To determine whether a likelihood of confusion has been shown in a particular case, the Examiner must consider the factors summarized in In re E.I. DuPont DeNmours & Co., 476 F.2d 1357 (CCPA 1973). In re Coors Brewing Co., 343 F.3d 1340, 1343 (Fed. Cir. 2003). The DuPont factors are: (1) The similarity or dissimilarity of the marks in their entireties as to appearance, sound, connotation and commercial impression; (2) The similarity or dissimilarity and nature of the goods or services as described in an application or registration or in connection with which a prior mark is in use; (3) The similarity or dissimilarity of established, likely-to-continue trade channels; (4) The conditions under which, and buyers to whom, sales are made; (5) The fame of the prior mark; (6) The number and nature of similar marks in use on similar goods; (7) The nature and extent of any actual confusion; (8) The length of time during and conditions under which there has been concurrent use without evidence of actual confusion; (9) The variety of goods on which a mark is or is not used (house mark, "family" mark, product mark); (10) The market interface between applicant and the owner of a prior mark; (11) The extent to which applicant has a right to exclude others from use of its mark on its goods; (12) The extent of potential confusion; (13) Any other established fact probative of the effect of use. In re DuPont, 476 F.2d at 1361. The first two DuPont factors should always be considered by the Examiner, while the remaining factors must be considered only if relevant evidence is introduced into the record. T.M.E.P. § 1207.01.
A. Similarity of the Marks
Consistent with its existing registration, Applicant is seeking to register a standard character mark for SYNERGY. The Registrant also has a standard character mark for SYNERGY.
B. Nature and Similarity of Goods/Services and Market Interface between the Mark Owners.
The Examiner points to a number of trademark registrations issued to companies that claim to sell both horseshoes and products that are the same or similar to those sold by the Applicant. Eight of the ten cited registrations were issued to Chinese companies. The Commissioner of Trademarks has acknowledged a dramatic increase in Chinese filings, many of which do not seem legitimate. See Statement of Commissioner for Trademarks Mary Boney Denison before the United States House Subcommittee on Courts, Intellectual Property, and the Internet Committee on the Judiciary, attached hereto as Exhibit A. These applications “appear to be rife with false information.” See Flood of Trademark Applications from China Alarms U.S. Officials, attached hereto as Exhibit B. The undersigned conducted a Google search which could not find any examples of the registered marks in use on horseshoes or even horse related products, although several are apparently in use on products designed for dogs.
The Examiner also points to a registration owned by the Federation of International Polo. The Federation is the international federation representing the sport of polo. See Federation of International Polo Welcome Page, attached hereto as Exhibit C. The Federation was established in 1982. See Federation of International Polo, About Us Page, attached hereto as Exhibit D. Despite this, the Federation did not use it logo on any of the wide array of listed products anywhere in the world until April 1, 2014. See Federation of International Polo FiP 1982, Registration No. 5,139,886, attached hereto as Exhibit E. Thus, it is apparent that the Federation does not present itself as the manufacturer of this wide array of goods; rather, it clearly licenses its mark to those who wish to be affiliated with the federation recognized by the International Olympic Committee for this sport. The licensing of an international sporting federation to those who want to use the mark on the products they manufacture sheds little light on whether the goods listed in the Federation’s registration are similar. Indeed, following that line of logic, horseshoes would be related to sneakers, as both are listed in the Federation’s registration.
::::
According to the trademark text, how many of the ten cited registrations were issued to Chinese companies? The records below the trademark text come from a separate source.
::::
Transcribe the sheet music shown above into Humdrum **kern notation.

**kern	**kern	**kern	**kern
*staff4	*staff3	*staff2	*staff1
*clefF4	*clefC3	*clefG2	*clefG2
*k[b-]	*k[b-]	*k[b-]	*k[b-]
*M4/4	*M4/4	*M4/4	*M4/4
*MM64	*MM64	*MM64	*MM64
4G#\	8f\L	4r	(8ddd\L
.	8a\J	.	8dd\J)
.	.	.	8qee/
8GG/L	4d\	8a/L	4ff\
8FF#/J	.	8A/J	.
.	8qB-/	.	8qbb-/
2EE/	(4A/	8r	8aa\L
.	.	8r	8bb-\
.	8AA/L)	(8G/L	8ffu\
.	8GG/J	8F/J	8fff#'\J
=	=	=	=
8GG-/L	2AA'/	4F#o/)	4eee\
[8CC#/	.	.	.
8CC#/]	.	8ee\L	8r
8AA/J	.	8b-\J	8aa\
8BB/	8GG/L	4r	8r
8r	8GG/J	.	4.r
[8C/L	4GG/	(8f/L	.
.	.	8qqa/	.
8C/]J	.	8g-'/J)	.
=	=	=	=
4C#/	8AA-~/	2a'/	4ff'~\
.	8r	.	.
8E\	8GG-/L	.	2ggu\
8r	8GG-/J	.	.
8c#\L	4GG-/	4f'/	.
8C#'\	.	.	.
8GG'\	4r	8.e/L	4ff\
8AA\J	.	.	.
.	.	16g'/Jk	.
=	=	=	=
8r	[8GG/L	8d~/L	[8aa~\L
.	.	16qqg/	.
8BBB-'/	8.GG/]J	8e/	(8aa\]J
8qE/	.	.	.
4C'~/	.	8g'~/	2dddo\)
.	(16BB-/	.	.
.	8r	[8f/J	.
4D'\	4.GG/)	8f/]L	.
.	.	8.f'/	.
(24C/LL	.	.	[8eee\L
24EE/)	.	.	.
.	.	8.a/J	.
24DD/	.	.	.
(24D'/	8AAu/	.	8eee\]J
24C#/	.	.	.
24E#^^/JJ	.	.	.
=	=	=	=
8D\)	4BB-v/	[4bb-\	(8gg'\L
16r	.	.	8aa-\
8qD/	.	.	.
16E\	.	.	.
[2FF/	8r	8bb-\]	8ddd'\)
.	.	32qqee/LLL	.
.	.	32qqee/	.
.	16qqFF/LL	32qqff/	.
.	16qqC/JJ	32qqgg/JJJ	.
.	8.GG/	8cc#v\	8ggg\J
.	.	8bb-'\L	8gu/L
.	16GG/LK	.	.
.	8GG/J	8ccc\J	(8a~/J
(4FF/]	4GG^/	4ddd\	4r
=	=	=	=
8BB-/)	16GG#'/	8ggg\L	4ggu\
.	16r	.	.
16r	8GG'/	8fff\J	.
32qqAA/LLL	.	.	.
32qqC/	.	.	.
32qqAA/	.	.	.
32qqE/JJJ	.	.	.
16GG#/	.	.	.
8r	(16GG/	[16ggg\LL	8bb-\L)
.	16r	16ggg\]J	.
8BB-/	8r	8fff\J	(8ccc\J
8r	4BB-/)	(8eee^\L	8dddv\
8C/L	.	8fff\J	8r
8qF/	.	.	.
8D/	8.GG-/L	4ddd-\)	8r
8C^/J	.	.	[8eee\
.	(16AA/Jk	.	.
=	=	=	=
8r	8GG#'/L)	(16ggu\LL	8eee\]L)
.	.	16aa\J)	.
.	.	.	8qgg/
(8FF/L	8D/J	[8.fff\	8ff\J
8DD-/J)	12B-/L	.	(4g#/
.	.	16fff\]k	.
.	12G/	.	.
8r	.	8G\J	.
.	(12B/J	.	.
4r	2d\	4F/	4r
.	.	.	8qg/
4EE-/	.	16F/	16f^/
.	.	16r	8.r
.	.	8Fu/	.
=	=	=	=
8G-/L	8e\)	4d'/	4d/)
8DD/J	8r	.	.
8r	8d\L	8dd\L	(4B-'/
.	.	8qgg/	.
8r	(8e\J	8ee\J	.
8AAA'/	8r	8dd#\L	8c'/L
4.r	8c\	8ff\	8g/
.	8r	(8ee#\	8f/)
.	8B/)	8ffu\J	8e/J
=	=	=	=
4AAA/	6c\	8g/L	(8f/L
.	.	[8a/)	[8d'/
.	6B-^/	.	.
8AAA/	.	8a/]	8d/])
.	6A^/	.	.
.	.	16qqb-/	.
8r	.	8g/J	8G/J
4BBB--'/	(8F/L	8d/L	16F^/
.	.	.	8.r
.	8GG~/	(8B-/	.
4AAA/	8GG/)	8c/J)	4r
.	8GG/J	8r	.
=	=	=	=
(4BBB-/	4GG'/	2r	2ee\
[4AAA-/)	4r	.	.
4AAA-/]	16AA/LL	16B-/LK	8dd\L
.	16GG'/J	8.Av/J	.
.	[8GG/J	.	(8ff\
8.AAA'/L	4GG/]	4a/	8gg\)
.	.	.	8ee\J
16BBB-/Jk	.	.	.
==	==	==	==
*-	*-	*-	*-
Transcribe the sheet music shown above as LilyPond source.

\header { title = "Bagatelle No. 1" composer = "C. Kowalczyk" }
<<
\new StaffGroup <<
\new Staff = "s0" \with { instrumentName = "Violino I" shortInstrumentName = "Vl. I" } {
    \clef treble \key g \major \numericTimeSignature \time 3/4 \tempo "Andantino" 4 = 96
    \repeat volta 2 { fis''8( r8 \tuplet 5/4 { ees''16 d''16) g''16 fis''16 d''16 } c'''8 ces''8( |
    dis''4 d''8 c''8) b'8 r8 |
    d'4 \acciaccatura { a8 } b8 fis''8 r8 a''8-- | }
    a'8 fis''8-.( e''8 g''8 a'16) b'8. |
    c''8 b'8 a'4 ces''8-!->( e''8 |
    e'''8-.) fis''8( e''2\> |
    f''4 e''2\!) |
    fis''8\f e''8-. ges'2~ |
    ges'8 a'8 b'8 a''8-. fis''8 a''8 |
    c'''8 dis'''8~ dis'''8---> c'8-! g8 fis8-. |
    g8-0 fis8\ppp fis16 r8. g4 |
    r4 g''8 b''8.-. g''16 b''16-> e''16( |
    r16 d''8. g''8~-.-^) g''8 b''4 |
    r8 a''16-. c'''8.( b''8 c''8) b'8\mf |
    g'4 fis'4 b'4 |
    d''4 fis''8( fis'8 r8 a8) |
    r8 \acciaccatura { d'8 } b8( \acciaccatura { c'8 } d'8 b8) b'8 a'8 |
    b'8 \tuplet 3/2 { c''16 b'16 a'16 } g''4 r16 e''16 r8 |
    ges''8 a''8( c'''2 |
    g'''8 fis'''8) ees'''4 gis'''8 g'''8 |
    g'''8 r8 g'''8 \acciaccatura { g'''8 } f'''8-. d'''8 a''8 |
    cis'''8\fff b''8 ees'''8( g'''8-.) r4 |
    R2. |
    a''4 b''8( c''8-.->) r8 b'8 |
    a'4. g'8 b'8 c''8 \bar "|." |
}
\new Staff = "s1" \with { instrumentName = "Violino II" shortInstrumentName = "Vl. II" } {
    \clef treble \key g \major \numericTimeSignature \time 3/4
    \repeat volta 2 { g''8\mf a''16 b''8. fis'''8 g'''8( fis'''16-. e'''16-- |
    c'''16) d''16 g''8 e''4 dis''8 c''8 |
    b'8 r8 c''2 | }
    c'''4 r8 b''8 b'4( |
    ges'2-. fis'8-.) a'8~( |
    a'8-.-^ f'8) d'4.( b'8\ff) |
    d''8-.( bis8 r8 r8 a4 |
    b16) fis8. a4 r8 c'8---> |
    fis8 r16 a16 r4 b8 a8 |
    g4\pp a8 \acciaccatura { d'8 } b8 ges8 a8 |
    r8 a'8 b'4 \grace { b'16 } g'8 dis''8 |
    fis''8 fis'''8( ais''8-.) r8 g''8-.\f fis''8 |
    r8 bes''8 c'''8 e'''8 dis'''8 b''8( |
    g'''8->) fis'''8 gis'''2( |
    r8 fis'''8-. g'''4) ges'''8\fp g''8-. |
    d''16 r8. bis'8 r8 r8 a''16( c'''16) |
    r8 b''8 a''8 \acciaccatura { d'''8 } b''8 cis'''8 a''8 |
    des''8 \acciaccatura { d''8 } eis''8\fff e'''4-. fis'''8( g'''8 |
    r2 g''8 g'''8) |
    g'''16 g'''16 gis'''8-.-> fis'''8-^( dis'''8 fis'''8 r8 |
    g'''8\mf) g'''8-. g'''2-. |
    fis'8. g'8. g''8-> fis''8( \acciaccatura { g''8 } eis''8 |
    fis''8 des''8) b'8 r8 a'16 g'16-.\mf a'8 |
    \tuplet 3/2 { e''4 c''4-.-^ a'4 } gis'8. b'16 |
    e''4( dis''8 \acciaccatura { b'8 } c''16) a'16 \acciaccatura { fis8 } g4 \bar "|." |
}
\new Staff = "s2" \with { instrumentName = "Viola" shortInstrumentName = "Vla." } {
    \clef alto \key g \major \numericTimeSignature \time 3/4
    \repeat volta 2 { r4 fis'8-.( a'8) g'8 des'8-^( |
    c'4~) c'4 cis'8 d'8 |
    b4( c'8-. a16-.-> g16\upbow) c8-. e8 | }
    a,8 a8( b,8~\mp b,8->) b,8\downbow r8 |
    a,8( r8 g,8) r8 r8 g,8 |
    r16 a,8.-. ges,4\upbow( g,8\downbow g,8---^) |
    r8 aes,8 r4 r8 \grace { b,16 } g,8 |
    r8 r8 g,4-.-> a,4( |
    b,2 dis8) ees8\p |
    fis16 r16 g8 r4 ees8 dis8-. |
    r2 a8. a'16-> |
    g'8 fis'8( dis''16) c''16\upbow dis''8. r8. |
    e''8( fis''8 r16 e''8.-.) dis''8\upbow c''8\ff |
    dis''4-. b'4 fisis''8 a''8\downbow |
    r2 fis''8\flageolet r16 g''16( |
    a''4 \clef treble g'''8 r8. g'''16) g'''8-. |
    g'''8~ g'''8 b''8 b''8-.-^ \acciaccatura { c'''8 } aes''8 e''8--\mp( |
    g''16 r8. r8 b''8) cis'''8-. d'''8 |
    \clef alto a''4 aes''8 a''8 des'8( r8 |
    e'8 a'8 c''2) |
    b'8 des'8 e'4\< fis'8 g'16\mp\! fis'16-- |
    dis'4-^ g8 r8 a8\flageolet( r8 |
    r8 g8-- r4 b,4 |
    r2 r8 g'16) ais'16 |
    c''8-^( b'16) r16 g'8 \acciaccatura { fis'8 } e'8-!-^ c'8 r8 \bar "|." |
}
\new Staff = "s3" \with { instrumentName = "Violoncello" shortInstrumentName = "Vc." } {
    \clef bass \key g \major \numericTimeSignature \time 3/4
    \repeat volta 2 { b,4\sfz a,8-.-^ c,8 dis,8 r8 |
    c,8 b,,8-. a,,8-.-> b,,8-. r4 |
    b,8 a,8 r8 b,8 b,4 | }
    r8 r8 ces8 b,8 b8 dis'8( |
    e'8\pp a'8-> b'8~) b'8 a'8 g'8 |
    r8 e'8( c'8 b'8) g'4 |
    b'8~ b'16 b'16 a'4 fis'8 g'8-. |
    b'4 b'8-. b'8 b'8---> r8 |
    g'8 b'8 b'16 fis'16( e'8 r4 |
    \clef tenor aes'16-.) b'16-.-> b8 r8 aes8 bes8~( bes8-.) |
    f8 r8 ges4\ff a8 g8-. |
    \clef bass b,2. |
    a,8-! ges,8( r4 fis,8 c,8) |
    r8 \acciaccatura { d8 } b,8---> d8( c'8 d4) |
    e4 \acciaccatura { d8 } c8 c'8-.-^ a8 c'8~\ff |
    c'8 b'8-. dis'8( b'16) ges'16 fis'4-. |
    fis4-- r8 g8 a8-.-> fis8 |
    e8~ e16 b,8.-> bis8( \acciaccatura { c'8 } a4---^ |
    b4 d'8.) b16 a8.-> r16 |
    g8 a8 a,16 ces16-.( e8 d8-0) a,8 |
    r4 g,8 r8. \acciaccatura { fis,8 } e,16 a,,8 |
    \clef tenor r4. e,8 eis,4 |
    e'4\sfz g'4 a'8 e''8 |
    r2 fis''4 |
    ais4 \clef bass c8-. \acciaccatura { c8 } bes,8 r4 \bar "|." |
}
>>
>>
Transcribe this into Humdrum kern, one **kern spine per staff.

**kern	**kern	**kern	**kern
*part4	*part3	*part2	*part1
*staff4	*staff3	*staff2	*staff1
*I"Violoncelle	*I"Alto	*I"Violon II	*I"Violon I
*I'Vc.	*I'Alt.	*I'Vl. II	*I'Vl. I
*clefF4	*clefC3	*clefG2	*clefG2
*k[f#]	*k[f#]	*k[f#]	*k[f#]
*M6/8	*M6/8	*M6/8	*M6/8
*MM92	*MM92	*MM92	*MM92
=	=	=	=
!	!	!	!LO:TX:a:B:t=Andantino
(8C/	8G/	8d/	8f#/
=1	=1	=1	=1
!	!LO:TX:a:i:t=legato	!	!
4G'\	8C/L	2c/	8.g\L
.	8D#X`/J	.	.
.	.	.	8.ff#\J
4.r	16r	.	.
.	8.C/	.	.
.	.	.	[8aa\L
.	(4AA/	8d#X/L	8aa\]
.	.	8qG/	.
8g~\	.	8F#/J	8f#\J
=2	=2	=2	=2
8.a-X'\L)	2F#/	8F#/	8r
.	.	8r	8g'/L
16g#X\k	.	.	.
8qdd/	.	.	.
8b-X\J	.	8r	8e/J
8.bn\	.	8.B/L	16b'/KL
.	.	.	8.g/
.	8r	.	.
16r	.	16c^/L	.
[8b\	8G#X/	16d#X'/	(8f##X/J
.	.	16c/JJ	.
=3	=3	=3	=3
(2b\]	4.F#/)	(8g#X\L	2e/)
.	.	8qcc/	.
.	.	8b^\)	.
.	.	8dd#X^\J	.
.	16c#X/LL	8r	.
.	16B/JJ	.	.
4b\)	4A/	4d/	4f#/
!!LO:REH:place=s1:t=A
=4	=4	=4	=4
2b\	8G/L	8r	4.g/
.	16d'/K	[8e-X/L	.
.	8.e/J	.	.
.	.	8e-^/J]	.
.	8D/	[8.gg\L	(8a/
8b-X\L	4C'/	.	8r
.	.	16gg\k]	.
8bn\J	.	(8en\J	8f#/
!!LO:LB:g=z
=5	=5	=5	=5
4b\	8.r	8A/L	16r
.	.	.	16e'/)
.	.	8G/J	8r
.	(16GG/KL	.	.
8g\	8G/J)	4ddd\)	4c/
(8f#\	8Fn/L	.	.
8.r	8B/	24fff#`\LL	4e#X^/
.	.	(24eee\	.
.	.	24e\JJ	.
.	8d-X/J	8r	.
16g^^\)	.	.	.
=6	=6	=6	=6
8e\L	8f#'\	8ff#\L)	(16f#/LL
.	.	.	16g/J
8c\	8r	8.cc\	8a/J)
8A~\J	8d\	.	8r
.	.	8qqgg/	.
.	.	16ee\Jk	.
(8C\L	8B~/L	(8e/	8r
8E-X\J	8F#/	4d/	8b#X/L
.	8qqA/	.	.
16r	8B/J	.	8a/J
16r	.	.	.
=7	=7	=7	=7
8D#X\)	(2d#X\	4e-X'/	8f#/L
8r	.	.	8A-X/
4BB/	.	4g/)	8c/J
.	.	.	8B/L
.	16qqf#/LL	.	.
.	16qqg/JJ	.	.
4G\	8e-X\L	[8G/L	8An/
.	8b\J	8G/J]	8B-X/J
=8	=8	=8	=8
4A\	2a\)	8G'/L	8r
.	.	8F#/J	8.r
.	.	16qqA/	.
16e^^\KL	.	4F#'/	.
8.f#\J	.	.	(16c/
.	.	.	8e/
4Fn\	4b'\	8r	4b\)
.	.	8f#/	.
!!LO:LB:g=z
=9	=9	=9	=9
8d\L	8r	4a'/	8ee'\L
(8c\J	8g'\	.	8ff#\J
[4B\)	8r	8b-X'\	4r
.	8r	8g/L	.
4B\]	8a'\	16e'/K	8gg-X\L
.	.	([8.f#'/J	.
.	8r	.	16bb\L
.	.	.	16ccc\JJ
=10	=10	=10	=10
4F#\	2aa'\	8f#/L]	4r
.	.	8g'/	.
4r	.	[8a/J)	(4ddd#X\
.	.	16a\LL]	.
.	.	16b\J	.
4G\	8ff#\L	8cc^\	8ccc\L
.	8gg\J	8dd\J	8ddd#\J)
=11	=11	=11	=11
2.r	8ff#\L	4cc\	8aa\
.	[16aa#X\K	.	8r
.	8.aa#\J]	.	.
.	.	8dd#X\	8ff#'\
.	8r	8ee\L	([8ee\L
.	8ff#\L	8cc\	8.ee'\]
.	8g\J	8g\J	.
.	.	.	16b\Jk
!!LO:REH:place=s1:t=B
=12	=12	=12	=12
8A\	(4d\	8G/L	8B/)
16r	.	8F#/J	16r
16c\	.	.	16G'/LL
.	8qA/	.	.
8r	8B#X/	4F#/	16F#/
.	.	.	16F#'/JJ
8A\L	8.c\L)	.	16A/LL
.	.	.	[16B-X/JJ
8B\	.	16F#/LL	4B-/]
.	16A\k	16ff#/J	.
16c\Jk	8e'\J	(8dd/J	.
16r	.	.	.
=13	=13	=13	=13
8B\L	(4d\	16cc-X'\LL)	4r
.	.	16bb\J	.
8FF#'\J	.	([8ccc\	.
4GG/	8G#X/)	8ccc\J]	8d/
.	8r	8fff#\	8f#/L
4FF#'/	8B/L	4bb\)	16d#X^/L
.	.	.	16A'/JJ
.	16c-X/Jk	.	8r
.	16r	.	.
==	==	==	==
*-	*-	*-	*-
::::
■ Answer for this exercise
Eight of the ten.